===== Document extract

Becoming Frozen
Page 19
Yellow race stakes made a sharp turn toward the riverbank, where a trail climbed into the woods. I was back on the inbound trail, but it no longer bore any resemblance to the smooth path I had ridden earlier in the day. Rain had transformed it into a quagmire, choked with gray slush and occasional puddles of standing water. Snowmobile tracks had carved irregular ruts into the surface. Optimism had ceased and riding had become impossible. There was only pushing now. Even then I wallowed, frequently punching shin-deep holes into the soft snow. The insides of my overboots were utterly soaked. I could hear water sloshing around but couldn’t feel it, so numb were my toes. My fingers felt like slabs of half-frozen salami. The rain kept coming down, cold and endless.
After a seeming eternity of wallowing in purgatory, the churned remnants of trail emerged from the woods and faded into an open expanse. A paper plate stapled to a stake indicated this was “Dismal Swamp.” The sign might as well have read, “Abandon all hope, ye who enter here.” The low-lying clouds dully illuminated the white plain, enough to pick out sporadic spruce trees from an otherwise bleak moonscape. I could see a long way across the swamp, but I couldn’t discern the end of this dismal place. I wavered for long minutes at the paper plate sign, utterly terrified.
The sound of my feet plunging into slush had becoming maddening. When I stopped to collect my bearings, these sounds were replaced with screams from inside my head — the hot and cold throbbing of blisters and waterlogged skin, the dull ache in my legs, the sharp pains in my knees. My throat was raw and prickly; I hadn’t eaten anything since Rich Crain’s five-star soup, which was now about three hours back. The oranges and brownies at Flathorn Lake were a lifetime removed. I felt ill, not hungry, and I couldn’t bear the prospect of cramming a Power Bar into my roiling stomach. Although the rain had tapered off, cold water continued to trickle down my spine. My gloves were dripping as well. When I gripped the corners of my coat, I could easily wring out a large volume of water. There was no more plausible deniability — I was officially soaked.
Even though I was saturated on the outside, I felt as though the last drops of vitality had drained from my body. I looked in the direction of Mount Susitna, which darkness and clouds hid entirely from view. My bike was so deeply embedded in the slush that it didn’t even fall over when I let go. I knelt down to rest my shoulders, and ended up crumpled in a heap. With great effort, I rolled onto my back and stared at the starless sky. Its charcoal emptiness was so serene, so restful.
“Maybe it would be better to be dead and nothing, than to spend an eternity in Hell.” A whisper of wind whisked over the swamp. The chill was sharp, like needles in my skin. I turned back onto my side and buried my face in my wet gloves. I wanted someone to come rescue me, to take me away from this hopelessness. But I hadn’t seen a single person besides Rich Crain since I left Luce’s Lodge many hours ago. No snowmobilers would be out at 2 a.m. No one was coming.

==========

• To do
A: In the winter race passage, what name was written on the paper plate stapled to a stake?
B: Collect every line of the entries that contains the string "grace".
The winter race passage and the entries have nothing to do with each other.

===== Dataset entries

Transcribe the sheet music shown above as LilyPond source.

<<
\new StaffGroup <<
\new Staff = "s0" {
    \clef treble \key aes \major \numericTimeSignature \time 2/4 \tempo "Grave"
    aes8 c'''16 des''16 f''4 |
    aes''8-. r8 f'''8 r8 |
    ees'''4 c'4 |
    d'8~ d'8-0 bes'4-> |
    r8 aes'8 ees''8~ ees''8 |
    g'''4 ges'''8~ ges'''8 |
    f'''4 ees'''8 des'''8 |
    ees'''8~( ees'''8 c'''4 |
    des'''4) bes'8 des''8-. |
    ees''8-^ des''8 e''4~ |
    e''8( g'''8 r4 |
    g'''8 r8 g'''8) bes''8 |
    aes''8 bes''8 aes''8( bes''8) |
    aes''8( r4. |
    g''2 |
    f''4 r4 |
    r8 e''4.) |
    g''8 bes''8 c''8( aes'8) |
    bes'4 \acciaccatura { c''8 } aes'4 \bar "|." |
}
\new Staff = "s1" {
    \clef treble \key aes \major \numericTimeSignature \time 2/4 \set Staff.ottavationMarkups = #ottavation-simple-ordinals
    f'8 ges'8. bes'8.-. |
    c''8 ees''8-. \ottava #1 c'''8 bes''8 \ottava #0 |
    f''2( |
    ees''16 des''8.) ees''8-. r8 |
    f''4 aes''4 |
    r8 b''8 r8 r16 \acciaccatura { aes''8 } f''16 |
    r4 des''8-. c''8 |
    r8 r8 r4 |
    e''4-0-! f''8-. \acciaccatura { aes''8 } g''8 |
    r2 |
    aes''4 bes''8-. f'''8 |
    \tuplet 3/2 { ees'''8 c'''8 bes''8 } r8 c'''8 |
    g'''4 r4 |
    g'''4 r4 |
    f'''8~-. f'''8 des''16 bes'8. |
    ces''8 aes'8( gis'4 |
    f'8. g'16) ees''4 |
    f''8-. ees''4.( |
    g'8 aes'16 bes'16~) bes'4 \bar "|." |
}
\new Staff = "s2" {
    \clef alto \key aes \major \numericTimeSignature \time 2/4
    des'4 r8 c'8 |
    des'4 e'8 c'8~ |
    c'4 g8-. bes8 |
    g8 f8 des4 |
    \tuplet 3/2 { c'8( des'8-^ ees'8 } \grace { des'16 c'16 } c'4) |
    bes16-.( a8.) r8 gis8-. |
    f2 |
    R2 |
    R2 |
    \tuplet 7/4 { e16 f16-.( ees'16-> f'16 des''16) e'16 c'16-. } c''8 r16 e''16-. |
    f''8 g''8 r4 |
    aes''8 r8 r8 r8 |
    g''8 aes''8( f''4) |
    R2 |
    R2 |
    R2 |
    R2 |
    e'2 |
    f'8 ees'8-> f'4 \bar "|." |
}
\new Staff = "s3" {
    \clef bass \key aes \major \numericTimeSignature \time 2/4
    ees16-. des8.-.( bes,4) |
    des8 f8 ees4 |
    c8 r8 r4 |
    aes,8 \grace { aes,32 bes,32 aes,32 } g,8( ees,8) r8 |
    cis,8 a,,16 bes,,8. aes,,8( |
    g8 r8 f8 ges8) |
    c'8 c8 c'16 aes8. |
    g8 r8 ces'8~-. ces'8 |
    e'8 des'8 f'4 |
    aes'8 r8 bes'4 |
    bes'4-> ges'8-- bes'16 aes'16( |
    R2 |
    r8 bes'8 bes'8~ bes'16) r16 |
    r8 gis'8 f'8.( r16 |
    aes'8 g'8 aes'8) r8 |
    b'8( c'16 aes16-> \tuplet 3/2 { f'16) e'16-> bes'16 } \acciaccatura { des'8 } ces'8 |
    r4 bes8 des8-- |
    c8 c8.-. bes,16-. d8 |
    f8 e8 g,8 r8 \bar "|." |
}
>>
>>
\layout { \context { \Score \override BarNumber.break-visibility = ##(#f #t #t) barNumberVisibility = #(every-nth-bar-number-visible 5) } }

==========

• Responses to the exercise
A: Dismal Swamp

B:
    \tuplet 3/2 { c'8( des'8-^ ees'8 } \grace { des'16 c'16 } c'4) |
    aes,8 \grace { aes,32 bes,32 aes,32 } g,8( ees,8) r8 |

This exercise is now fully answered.